Machine Nanodegree Program
Capstone Project Data.
The following text file explains how to obtain the data for the nanodegree project. The project's goal is to predict the time a patient is hospitalized based on the BMI (body mass index) and other additional features extracted from the medical "obesity paradox" previous studies.
We will use the MIMIC-III database to extract the project dataset. The MIMIC-III (‘Medical Information Mart for Intensive Care’) is a large, single-center database comprising information relating to patients admitted to critical care units at a large tertiary care hospital.
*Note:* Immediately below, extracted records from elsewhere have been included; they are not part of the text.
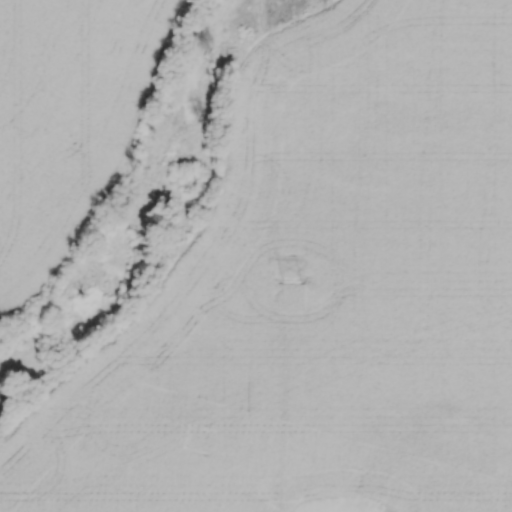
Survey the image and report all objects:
crop: (65, 120)
power tower: (293, 283)
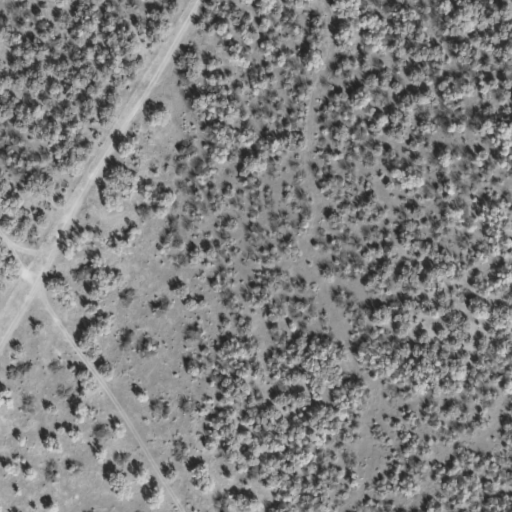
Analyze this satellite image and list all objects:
road: (114, 382)
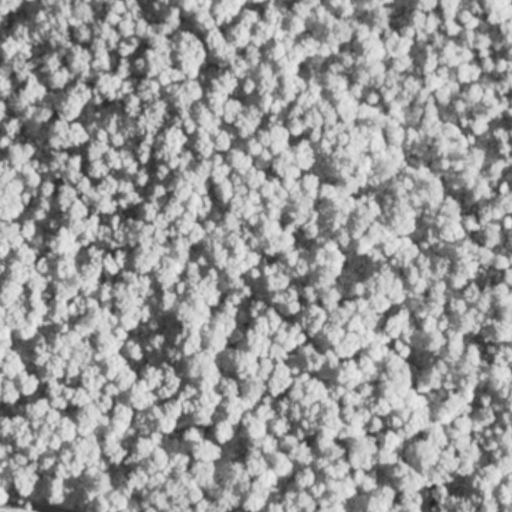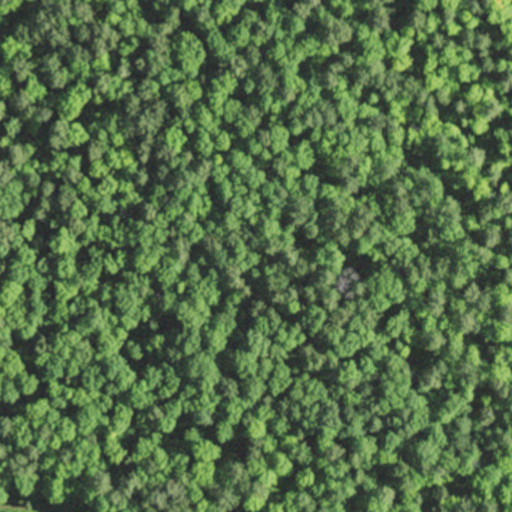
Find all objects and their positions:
road: (106, 466)
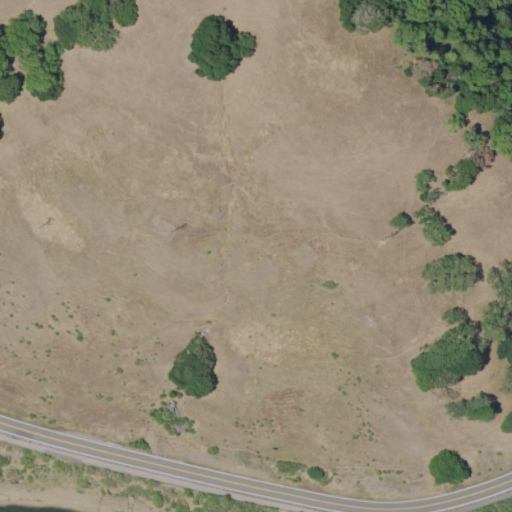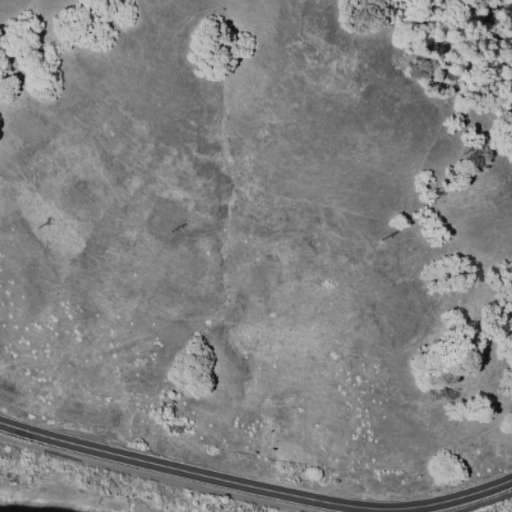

Data includes vital signs, medications, laboratory measurements, observations and notes charted by care providers, fluid balance, procedure codes, diagnostic codes, imaging reports, hospital length of stay, survival data, and more. Because the database is not open source, it can not be access or shared freely; to get access to the database's records, training must be completed, and access has to be requested. The database can be obtained at (https://www.google.com/url?q=https://mimic.physionet.org/&sa=D&ust=1491769209941000&usg=AFQjCNHF2Y_9FzPHejpji9DryoOOfojFyA)
The features and tables’ names that I will use are shown below.
FEATURES
Body Mass Index: CHARTEVENTS table Sub-Set of Medical Conditions: DIAGNOSESICD table Age: PATIENT table Sex: PATIENT table
LABEL Admission Time Discharge Time (MIMIC admissions table): ADMISSION table
NOTE: The body mass index has to calculated from the height and weight values of the CHARTEVENTS table. MimicIII database doesn't have this stored directly.
INSTRUCTIONS TO CREATED THE DATA SET
- Install Eclipse BIRT report designer. (http://download.eclipse.org/birt/downloads/)
- Gain access to the MIMIC-III database by following the steps at “https://mimic.physionet.org/gettingstarted/access/.“
- Rebuild the database using the instructions at https://mimic.physionet.org/tutorials/install-mimic-locally-ubuntu/.
- Once the database is up and running, in this package you will find a file called eclipse-birt-mimiciii-dataset-report.zip¨, this file contains an ECLIPSE BIRT workbench report design file that can be imported to an ECLIPSE BIRT installation to recreate the dataset used in this project. You will have to perform a minor modification to the imported eclipse report. The data source needs to point to your instance of the MIMIC-III database, after that just run it and it will create the dataset used in this project.
- I replaced some data sets records from 300 to 89 using excel after exporting the Birt report to a CSV file. You can do the same in BIRT before exporting the data or after using Python code, just don’t forget to do it.
- Finally, run the Jupiter notebook included in this package.
NOTE: Once the file has been imported, you will have to modify the report "DataSource" object to point to the PostgreSQL installation where the MIMICIII database resides.